Obama challenged us individually but assured us collectively that conditions overall are getting better. ... His sober question Friday, “Am I wringing as much bias out of myself as I can?” will be remembered as well as his speech at the 2004 Democratic National Convention when said, ideally, “There's not a black America and white America and Latin America and Asian America; there's the United States of America.”
... The president reminded us that despite the all-too-often setbacks, year by year race relations are improving.
Yes, I was disappointed with the Zimmerman verdict. But parsing the case as it was presented to the jury, I understand how the six women reached their conclusion. I don't agree with it, but I see how it may have been arrived at.
From my perspective ... George Zimmerman was the aggressor and could have prevented the travesty by doing as the police dispatcher said and remaining in his car. He'll have to live with the decision he made.

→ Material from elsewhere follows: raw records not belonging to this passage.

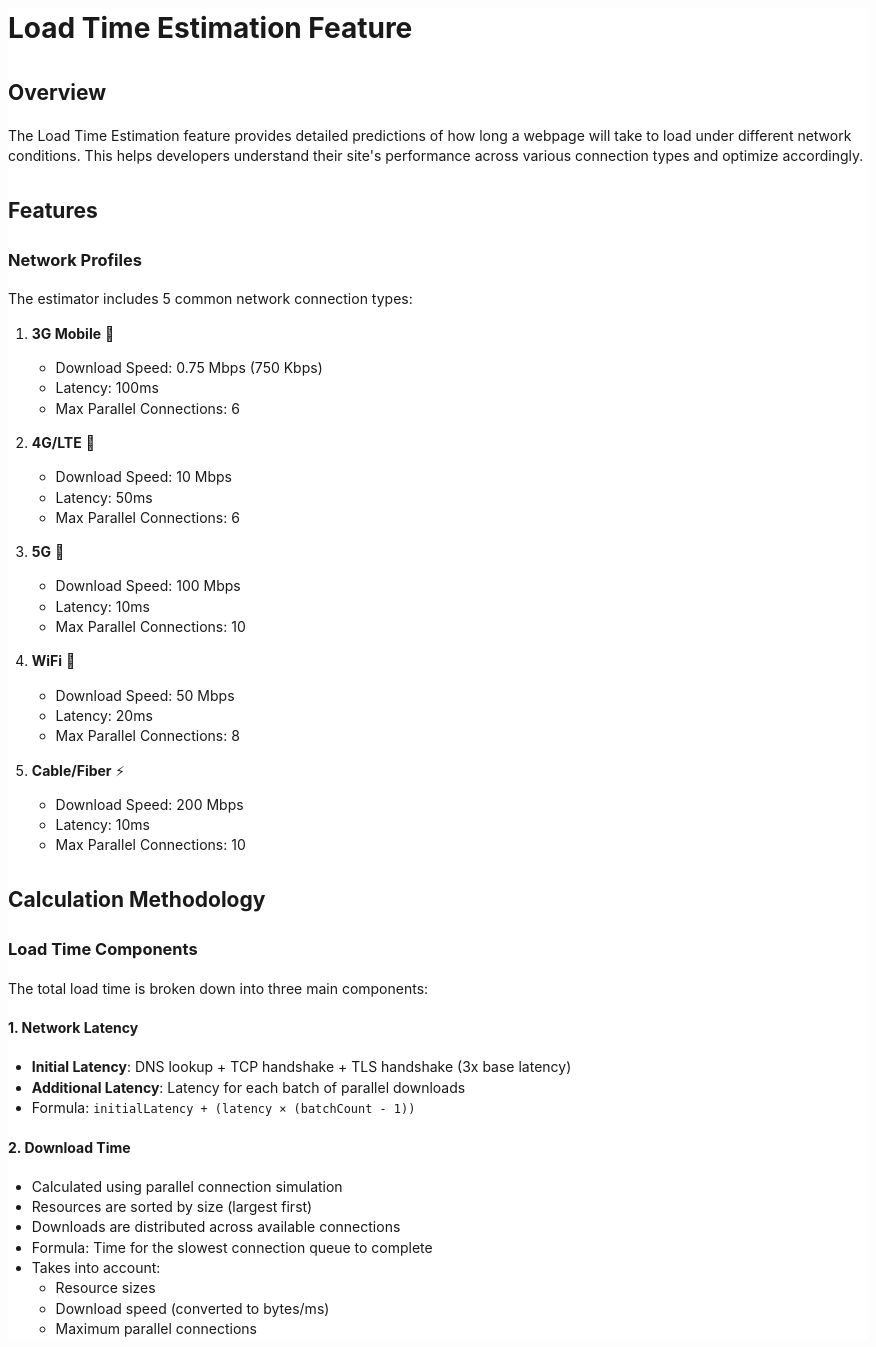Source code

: # Load Time Estimation Feature

## Overview
The Load Time Estimation feature provides detailed predictions of how long a webpage will take to load under different network conditions. This helps developers understand their site's performance across various connection types and optimize accordingly.

## Features

### Network Profiles
The estimator includes 5 common network connection types:

1. **3G Mobile** 📱
   - Download Speed: 0.75 Mbps (750 Kbps)
   - Latency: 100ms
   - Max Parallel Connections: 6

2. **4G/LTE** 📶
   - Download Speed: 10 Mbps
   - Latency: 50ms
   - Max Parallel Connections: 6

3. **5G** 🚀
   - Download Speed: 100 Mbps
   - Latency: 10ms
   - Max Parallel Connections: 10

4. **WiFi** 📡
   - Download Speed: 50 Mbps
   - Latency: 20ms
   - Max Parallel Connections: 8

5. **Cable/Fiber** ⚡
   - Download Speed: 200 Mbps
   - Latency: 10ms
   - Max Parallel Connections: 10

## Calculation Methodology

### Load Time Components

The total load time is broken down into three main components:

#### 1. Network Latency
- **Initial Latency**: DNS lookup + TCP handshake + TLS handshake (3x base latency)
- **Additional Latency**: Latency for each batch of parallel downloads
- Formula: `initialLatency + (latency × (batchCount - 1))`

#### 2. Download Time
- Calculated using parallel connection simulation
- Resources are sorted by size (largest first)
- Downloads are distributed across available connections
- Formula: Time for the slowest connection queue to complete
- Takes into account:
  - Resource sizes
  - Download speed (converted to bytes/ms)
  - Maximum parallel connections
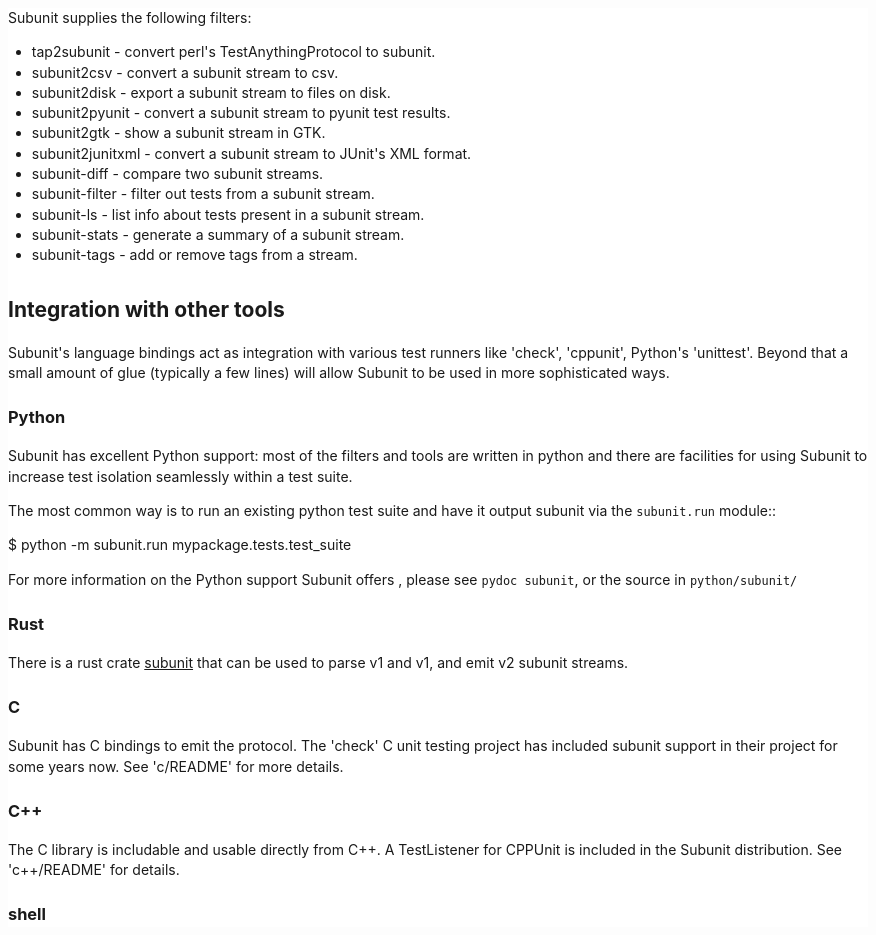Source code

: Subunit supplies the following filters:
 * tap2subunit - convert perl's TestAnythingProtocol to subunit.
 * subunit2csv - convert a subunit stream to csv.
 * subunit2disk - export a subunit stream to files on disk.
 * subunit2pyunit - convert a subunit stream to pyunit test results.
 * subunit2gtk - show a subunit stream in GTK.
 * subunit2junitxml - convert a subunit stream to JUnit's XML format.
 * subunit-diff - compare two subunit streams.
 * subunit-filter - filter out tests from a subunit stream.
 * subunit-ls - list info about tests present in a subunit stream.
 * subunit-stats - generate a summary of a subunit stream.
 * subunit-tags - add or remove tags from a stream.

## Integration with other tools


Subunit's language bindings act as integration with various test runners like
'check', 'cppunit', Python's 'unittest'. Beyond that a small amount of glue
(typically a few lines) will allow Subunit to be used in more sophisticated
ways.

### Python

Subunit has excellent Python support: most of the filters and tools are written
in python and there are facilities for using Subunit to increase test isolation
seamlessly within a test suite.

The most common way is to run an existing python test suite and have it output
subunit via the ``subunit.run`` module::

  $ python -m subunit.run mypackage.tests.test_suite

For more information on the Python support Subunit offers , please see
``pydoc subunit``, or the source in ``python/subunit/``

### Rust

There is a rust crate [subunit](https://crates.io/crates/subunit) that can be used to parse v1 and v1, and emit v2 subunit streams.


### C

Subunit has C bindings to emit the protocol. The 'check' C unit testing project
has included subunit support in their project for some years now. See
'c/README' for more details.

### C++


The C library is includable and usable directly from C++. A TestListener for
CPPUnit is included in the Subunit distribution. See 'c++/README' for details.

### shell
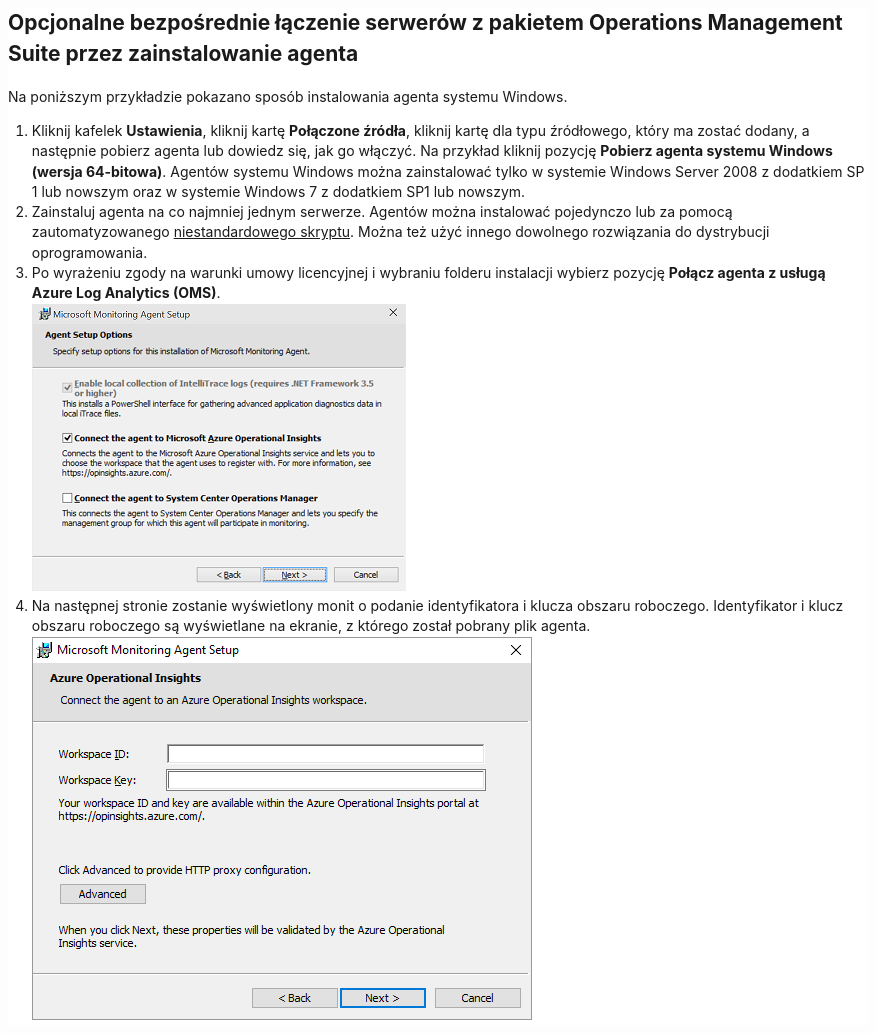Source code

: ## <a name="optionally-connect-servers-directly-to-the-operations-management-suite-by-installing-an-agent"></a>Opcjonalne bezpośrednie łączenie serwerów z pakietem Operations Management Suite przez zainstalowanie agenta
Na poniższym przykładzie pokazano sposób instalowania agenta systemu Windows.

1. Kliknij kafelek **Ustawienia**, kliknij kartę **Połączone źródła**, kliknij kartę dla typu źródłowego, który ma zostać dodany, a następnie pobierz agenta lub dowiedz się, jak go włączyć. Na przykład kliknij pozycję **Pobierz agenta systemu Windows (wersja 64-bitowa)**. Agentów systemu Windows można zainstalować tylko w systemie Windows Server 2008 z dodatkiem SP 1 lub nowszym oraz w systemie Windows 7 z dodatkiem SP1 lub nowszym.
2. Zainstaluj agenta na co najmniej jednym serwerze. Agentów można instalować pojedynczo lub za pomocą zautomatyzowanego [niestandardowego skryptu](log-analytics-windows-agents.md). Można też użyć innego dowolnego rozwiązania do dystrybucji oprogramowania.
3. Po wyrażeniu zgody na warunki umowy licencyjnej i wybraniu folderu instalacji wybierz pozycję **Połącz agenta z usługą Azure Log Analytics (OMS)**.   
    ![konfigurowanie agenta](./media/log-analytics-get-started/oms-onboard-agent.png)
4. Na następnej stronie zostanie wyświetlony monit o podanie identyfikatora i klucza obszaru roboczego. Identyfikator i klucz obszaru roboczego są wyświetlane na ekranie, z którego został pobrany plik agenta.  
    ![klucze agenta](./media/log-analytics-get-started/oms-onboard-mma-keys.png)  
   
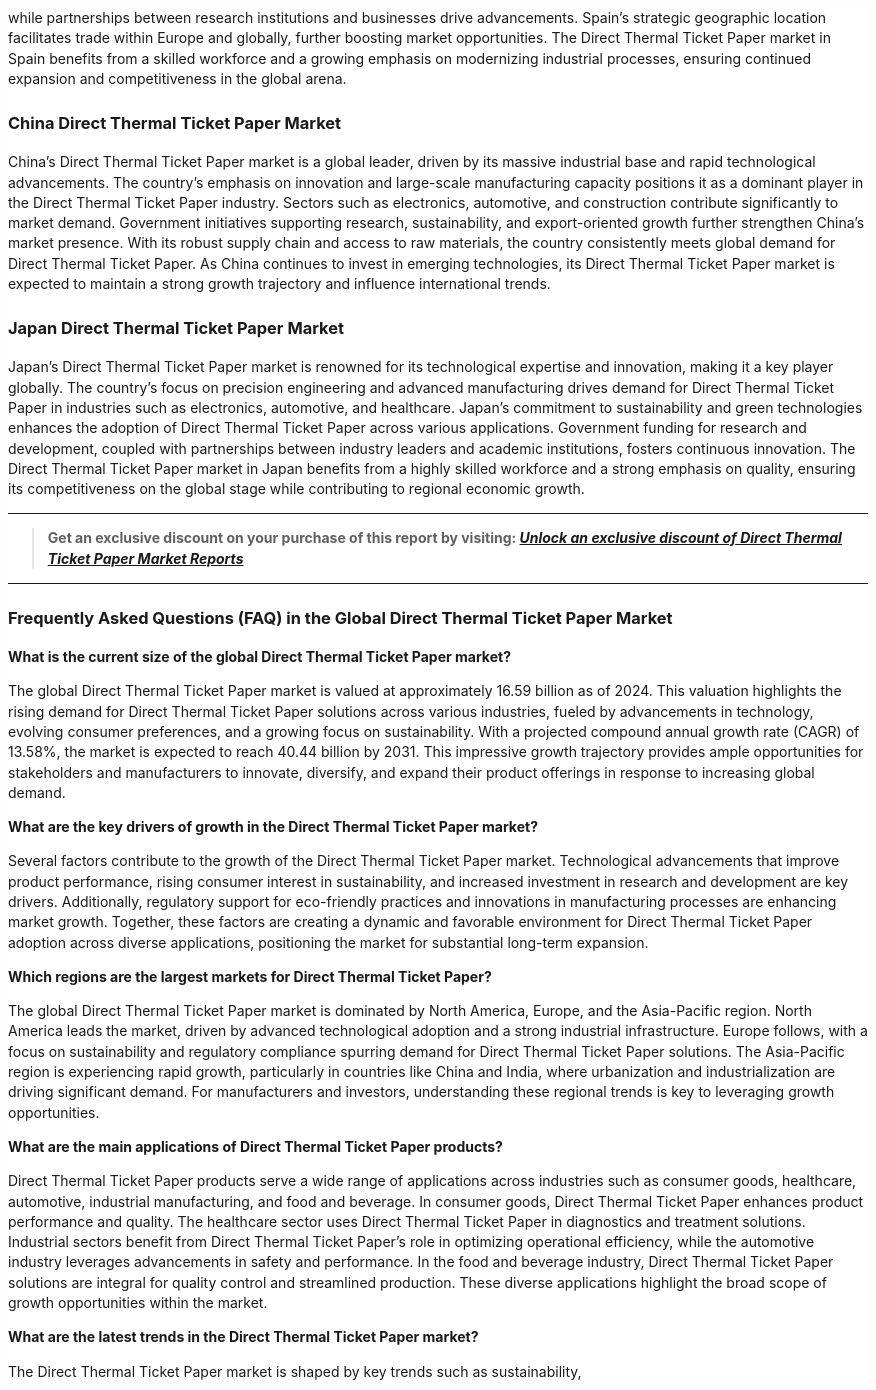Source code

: while partnerships between research institutions and businesses drive advancements. Spain&rsquo;s strategic geographic location facilitates trade within Europe and globally, further boosting market opportunities. The Direct Thermal Ticket Paper market in Spain benefits from a skilled workforce and a growing emphasis on modernizing industrial processes, ensuring continued expansion and competitiveness in the global arena.</p><h3>China Direct Thermal Ticket Paper Market</h3><p>China&rsquo;s Direct Thermal Ticket Paper market is a global leader, driven by its massive industrial base and rapid technological advancements. The country&rsquo;s emphasis on innovation and large-scale manufacturing capacity positions it as a dominant player in the Direct Thermal Ticket Paper industry. Sectors such as electronics, automotive, and construction contribute significantly to market demand. Government initiatives supporting research, sustainability, and export-oriented growth further strengthen China&rsquo;s market presence. With its robust supply chain and access to raw materials, the country consistently meets global demand for Direct Thermal Ticket Paper. As China continues to invest in emerging technologies, its Direct Thermal Ticket Paper market is expected to maintain a strong growth trajectory and influence international trends.</p><h3>Japan Direct Thermal Ticket Paper Market</h3><p>Japan&rsquo;s Direct Thermal Ticket Paper market is renowned for its technological expertise and innovation, making it a key player globally. The country&rsquo;s focus on precision engineering and advanced manufacturing drives demand for Direct Thermal Ticket Paper in industries such as electronics, automotive, and healthcare. Japan&rsquo;s commitment to sustainability and green technologies enhances the adoption of Direct Thermal Ticket Paper across various applications. Government funding for research and development, coupled with partnerships between industry leaders and academic institutions, fosters continuous innovation. The Direct Thermal Ticket Paper market in Japan benefits from a highly skilled workforce and a strong emphasis on quality, ensuring its competitiveness on the global stage while contributing to regional economic growth.</p><hr /><blockquote><p><strong>Get an exclusive discount on your purchase of this report by visiting: <em><a href="://marketresearchpulse.com/ask-for-discount/125549?utm_source=Github&amp;utm_medium=0112">Unlock an exclusive discount of Direct Thermal Ticket Paper Market Reports</a></em>&nbsp;</strong></p></blockquote><hr /><h3>Frequently Asked Questions (FAQ) in the Global Direct Thermal Ticket Paper Market</h3><p><strong>What is the current size of the global Direct Thermal Ticket Paper market?</strong></p><p>The global Direct Thermal Ticket Paper market is valued at approximately 16.59 billion as of 2024. This valuation highlights the rising demand for Direct Thermal Ticket Paper solutions across various industries, fueled by advancements in technology, evolving consumer preferences, and a growing focus on sustainability. With a projected compound annual growth rate (CAGR) of 13.58%, the market is expected to reach 40.44 billion by 2031. This impressive growth trajectory provides ample opportunities for stakeholders and manufacturers to innovate, diversify, and expand their product offerings in response to increasing global demand.</p><p><strong>What are the key drivers of growth in the Direct Thermal Ticket Paper market?</strong></p><p>Several factors contribute to the growth of the Direct Thermal Ticket Paper market. Technological advancements that improve product performance, rising consumer interest in sustainability, and increased investment in research and development are key drivers. Additionally, regulatory support for eco-friendly practices and innovations in manufacturing processes are enhancing market growth. Together, these factors are creating a dynamic and favorable environment for Direct Thermal Ticket Paper adoption across diverse applications, positioning the market for substantial long-term expansion.</p><p><strong>Which regions are the largest markets for Direct Thermal Ticket Paper?</strong></p><p>The global Direct Thermal Ticket Paper market is dominated by North America, Europe, and the Asia-Pacific region. North America leads the market, driven by advanced technological adoption and a strong industrial infrastructure. Europe follows, with a focus on sustainability and regulatory compliance spurring demand for Direct Thermal Ticket Paper solutions. The Asia-Pacific region is experiencing rapid growth, particularly in countries like China and India, where urbanization and industrialization are driving significant demand. For manufacturers and investors, understanding these regional trends is key to leveraging growth opportunities.</p><p><strong>What are the main applications of Direct Thermal Ticket Paper products?</strong></p><p>Direct Thermal Ticket Paper products serve a wide range of applications across industries such as consumer goods, healthcare, automotive, industrial manufacturing, and food and beverage. In consumer goods, Direct Thermal Ticket Paper enhances product performance and quality. The healthcare sector uses Direct Thermal Ticket Paper in diagnostics and treatment solutions. Industrial sectors benefit from Direct Thermal Ticket Paper&rsquo;s role in optimizing operational efficiency, while the automotive industry leverages advancements in safety and performance. In the food and beverage industry, Direct Thermal Ticket Paper solutions are integral for quality control and streamlined production. These diverse applications highlight the broad scope of growth opportunities within the market.</p><p><strong>What are the latest trends in the Direct Thermal Ticket Paper market?</strong></p><p>The Direct Thermal Ticket Paper market is shaped by key trends such as sustainability,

We're seven generations removed from the armed conflict intended to end slavery and put Americans on the path to equality. At least that's what we're told in our elementary school history books, and that might be part of our problem.
It's more complicated than that. Much more, and far more recent.
Douglas Blackmon's “Another Name for Slavery” won the Pulitzer Prize for non-fiction in 2009. Blackmon described the 80 years following Reconstruction, where conditions in the South arguably were worse for the black race than before the Civil War. ... Conditions in the North were better, but hardly equal.
Civil rights legislation 50 years ago helped, but the head start whites had was considerable. Could it be many people don't want to acknowledge the indignities and injustices perpetrated on blacks because they don't want to confront the guilt that might accompany it? Is there one white person who would want to swap places with someone with darker skin? ...
Resolving the situation won't be easy, or it would have been done by now. But a good start comes with looking in the mirror and asking the question the president posed Friday, “Am I wringing as much bias out of myself as I can?”